Johns Amber L, McKay Skye H, Humphris Jeremy L, Pinese Mark, Chantrill Lorraine A, Mead R Scott, Tucker Katherine, Andrews Lesley, Goodwin Annabel, Leonard Conrad, High Hilda A, Nones Katia, Patch Ann-Marie, Merrett Neil D, Pavlakis Nick, Kassahn Karin S, Samra Jaswinder S, Miller David K, Chang David K, Pajic Marina, Pearson John V, Grimmond Sean M, Waddell Nicola, Zeps Nikolajs, Gill Anthony J, Biankin Andrew V
Cancer Research Program, Garvan Institute of Medical Research, Kinghorn Cancer Centre, Sydney, Australia.
St Vincents Hospital, Darlinghurst, Australia.
Genome Med. 2017 Apr 28;9(1):41. doi: 10.1186/s13073-017-0430-4.
The return of research results (RoR) remains a complex and well-debated issue. Despite the debate, actual data related to the experience of giving individual results back, and the impact these results may have on clinical care and health outcomes, is sorely lacking. Through the work of the Australian Pancreatic Cancer Genome Initiative (APGI) we: (1) delineate the pathway back to the patient where actionable research data were identified; and (2) report the clinical utilisation of individual results returned. Using this experience, we discuss barriers and opportunities associated with a comprehensive process of RoR in large-scale genomic research that may be useful for others developing their own policies.
We performed whole-genome (n = 184) and exome (n = 208) sequencing of matched tumour-normal DNA pairs from 392 patients with sporadic pancreatic cancer (PC) as part of the APGI. We identified pathogenic germline mutations in candidate genes (n = 130) with established predisposition to PC or medium-high penetrance genes with well-defined cancer associated syndromes or phenotypes.
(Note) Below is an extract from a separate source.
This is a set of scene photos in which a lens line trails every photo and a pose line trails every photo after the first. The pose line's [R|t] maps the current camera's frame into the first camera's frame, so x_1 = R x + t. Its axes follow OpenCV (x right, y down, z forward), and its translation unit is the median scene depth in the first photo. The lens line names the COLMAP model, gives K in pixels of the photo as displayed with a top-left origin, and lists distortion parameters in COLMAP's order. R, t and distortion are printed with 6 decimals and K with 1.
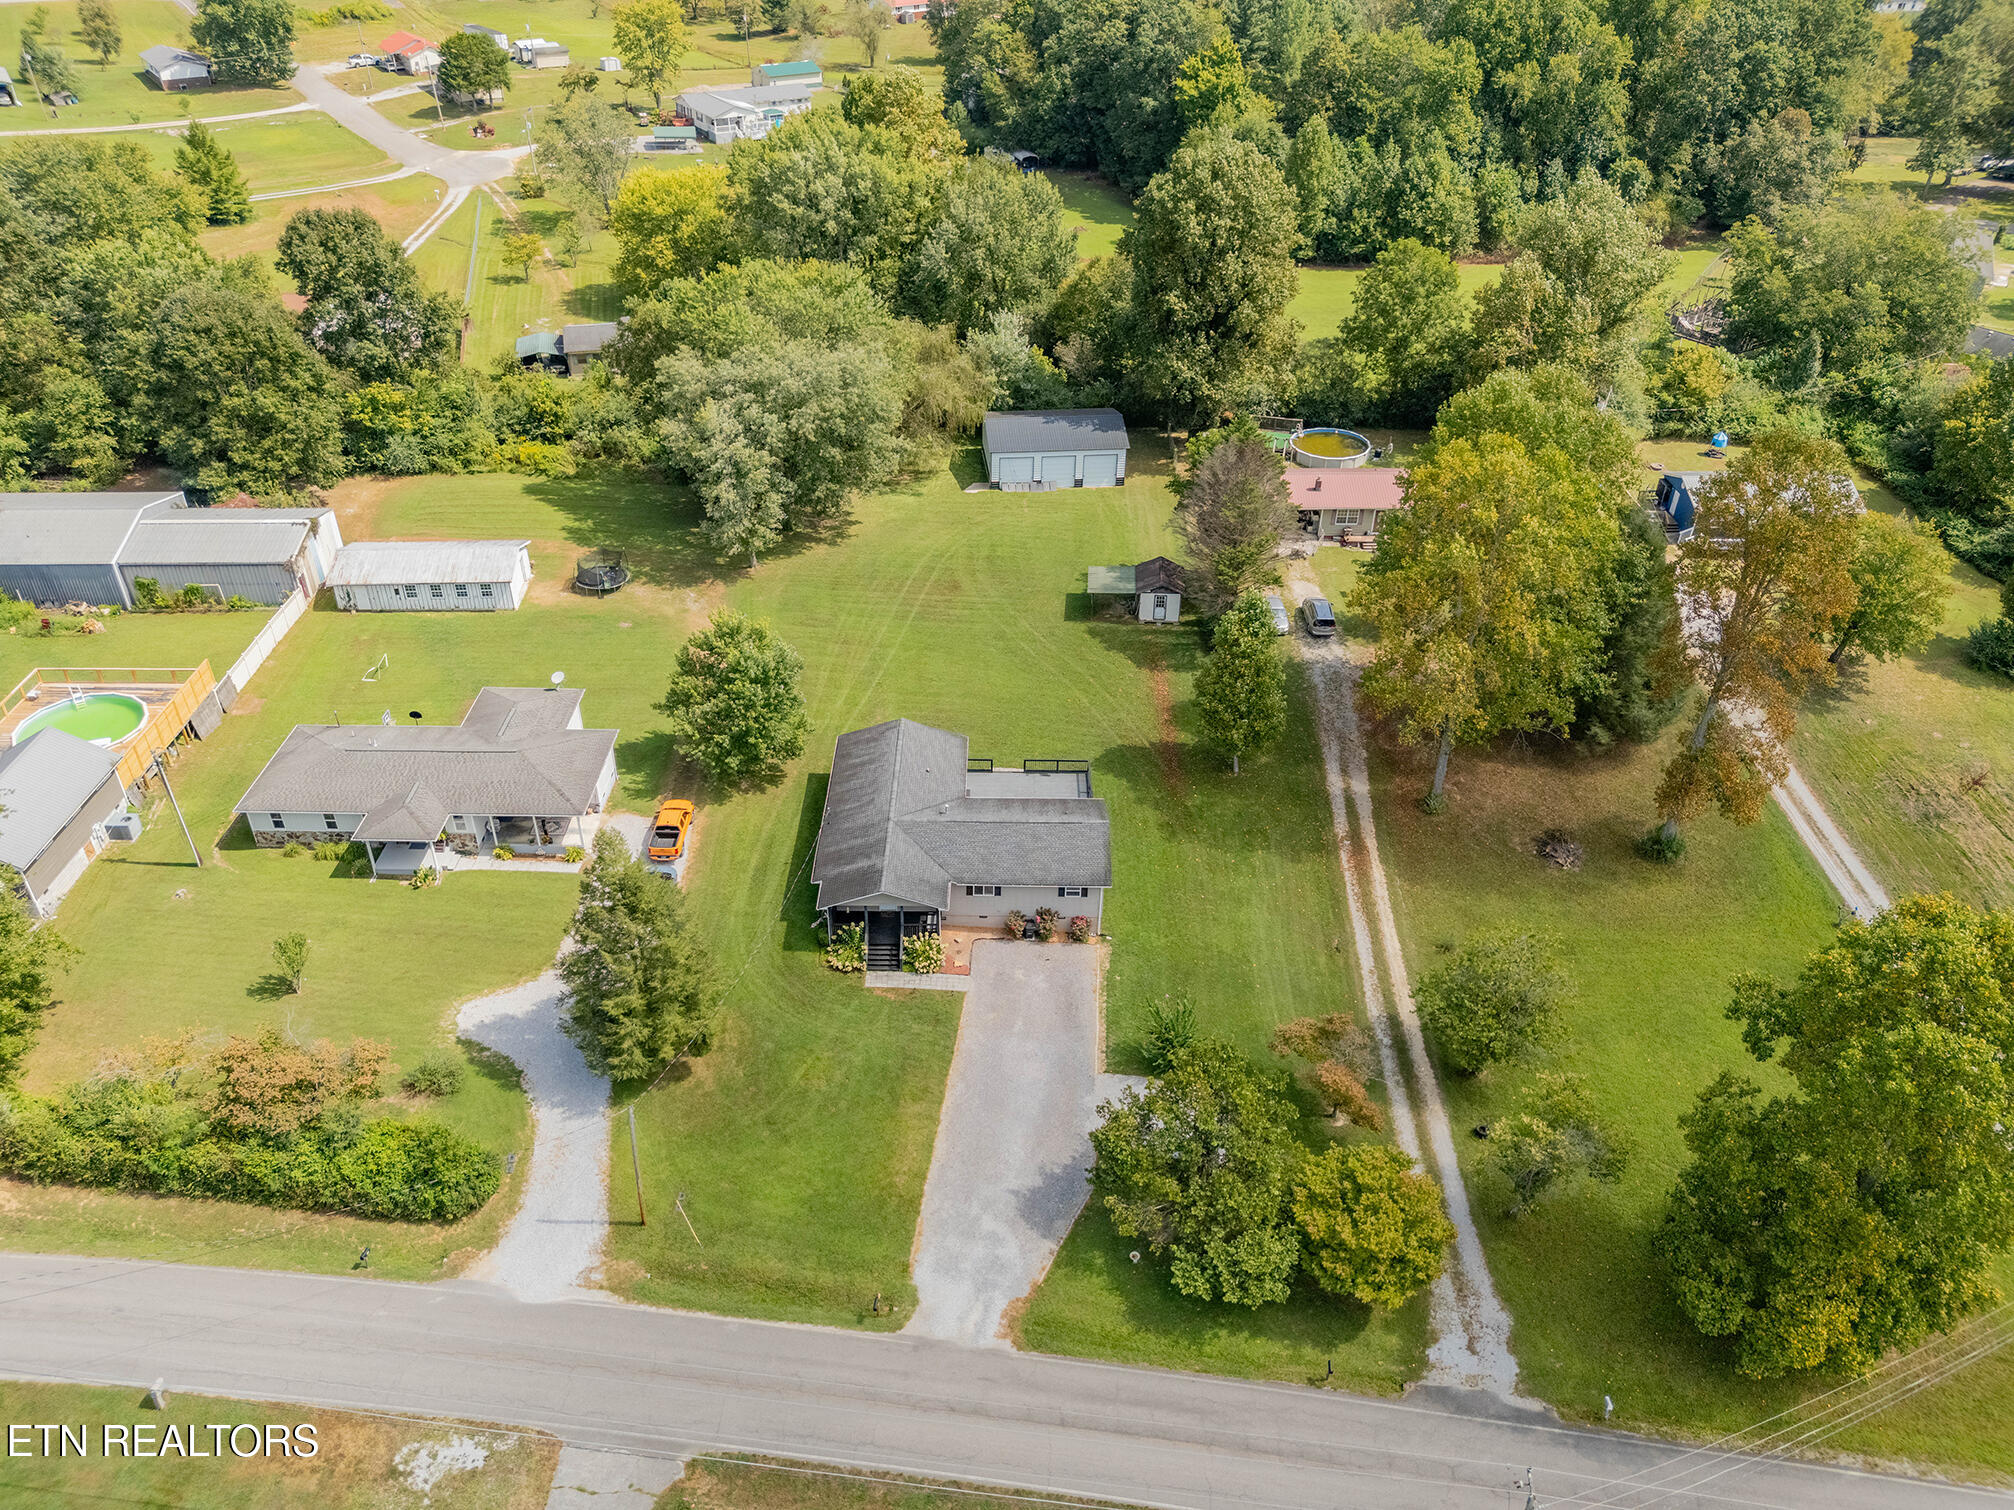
lens RADIAL K [[1426.5, 0, 1014.0], [0, 1426.5, 759.3], [0, 0, 1]] dist [0.041630, -0.031918]
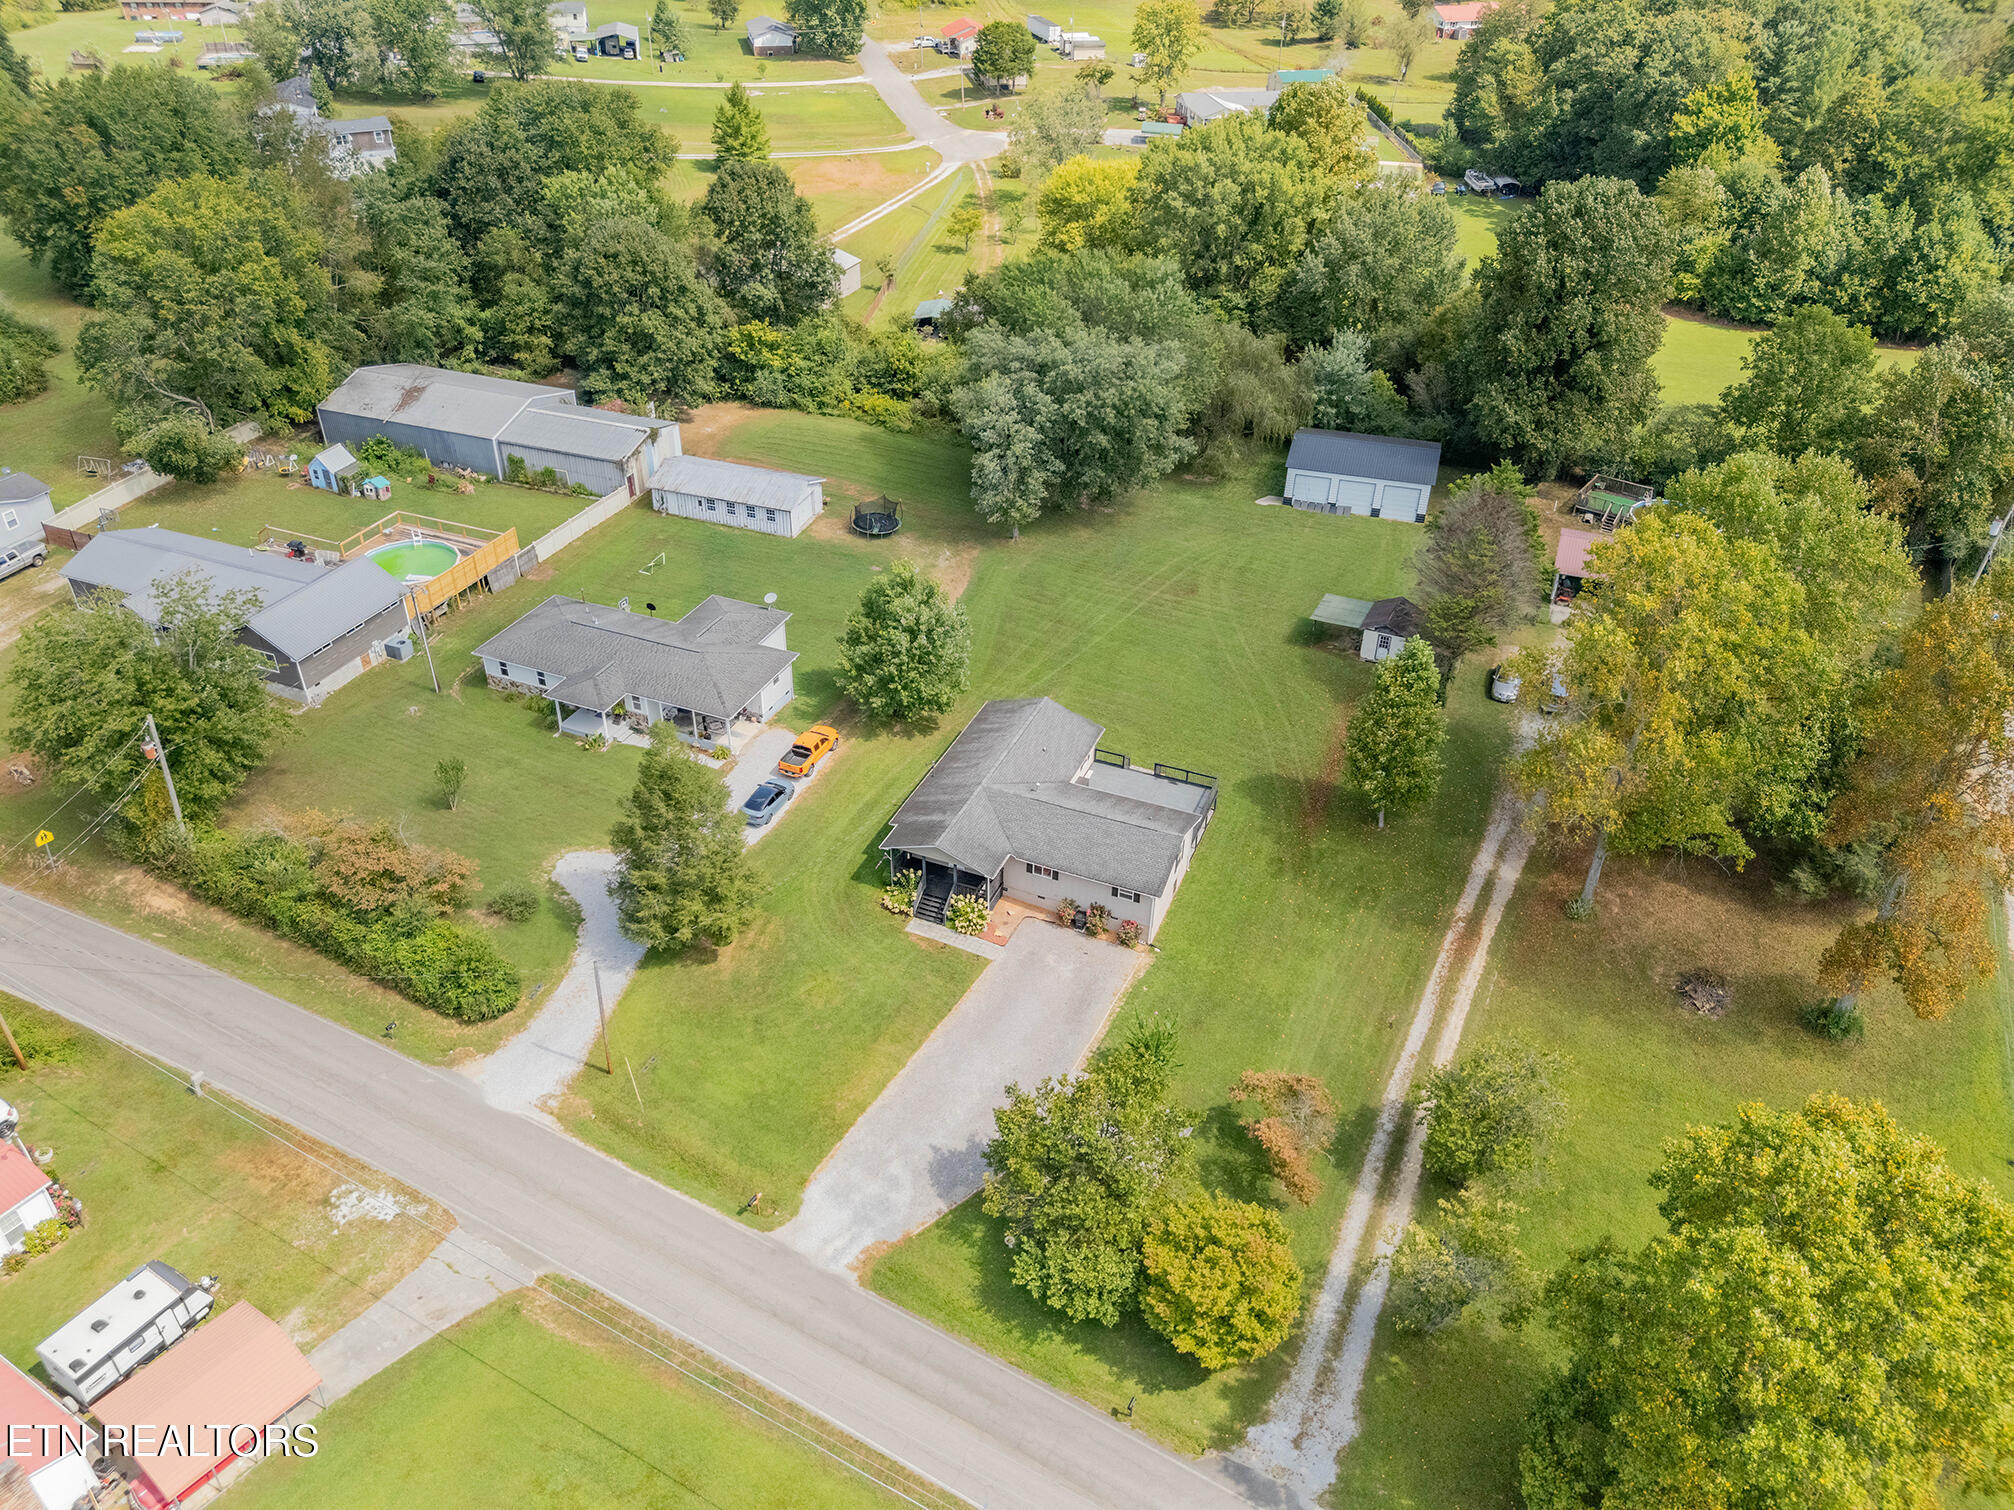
lens RADIAL K [[1426.5, 0, 1006.5], [0, 1426.5, 749.5], [0, 0, 1]] dist [0.041630, -0.031918]
pose [[0.928905, 0.216437, -0.300484, 0.171227], [-0.219067, 0.975381, 0.025347, -0.009332], [0.298572, 0.042281, 0.953450, 0.010939]]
Variants from candidate genes were annotated and classified according to international guidelines. Variants were considered actionable if clinical utility was established, with regard to prevention, diagnosis, prognostication and/or therapy.
A total of 48,904 germline variants were identified, with 2356 unique variants undergoing annotation and in silico classification. Twenty cases were deemed actionable and were returned via previously described RoR framework, representing an actionable finding rate of 5.1%. Overall, 1.78% of our cohort experienced clinical benefit from RoR.
Returning research results within the context of large-scale genomics research is a labour-intensive, highly variable, complex operation. Results that warrant action are not infrequent, but the prevalence of those who experience a clinical difference as a result of returning individual results is currently low.
研究结果的反馈(RoR)仍然是一个复杂且备受争议的问题。尽管存在争议,但严重缺乏与反馈个体结果的实际经验以及这些结果可能对临床护理和健康结局产生的影响相关的实际数据。通过澳大利亚胰腺癌基因组计划(APGI)的工作,我们:(1)描绘了将已识别的可操作研究数据反馈给患者的途径;(2)报告了反馈的个体结果的临床应用情况。利用这一经验,我们讨论了大规模基因组研究中与全面的RoR过程相关的障碍和机遇,这可能对其他制定自身政策的机构有所帮助。
作为APGI的一部分,我们对392例散发性胰腺癌(PC)患者的配对肿瘤-正常DNA对进行了全基因组(n = 184)和外显子组(n = 208)测序。我们在具有既定PC易感性的候选基因(n = 130)或具有明确癌症相关综合征或表型的中高外显率基因中鉴定出致病种系突变。根据国际指南对候选基因中的变异进行注释和分类。如果在预防、诊断、预后和/或治疗方面确定了临床实用性,则认为这些变异是可操作的。
共鉴定出48,904个种系变异,其中2356个独特变异经过注释和计算机模拟分类。20例被认为是可操作的,并通过先前描述的RoR框架进行了反馈,可操作发现率为5.1%。总体而言,我们队列中的1.78%的患者从RoR中获得了临床益处。
在大规模基因组研究背景下反馈研究结果是一项劳动密集型、高度可变且复杂的操作。需要采取行动的结果并不罕见,但因反馈个体结果而经历临床差异的患者比例目前较低。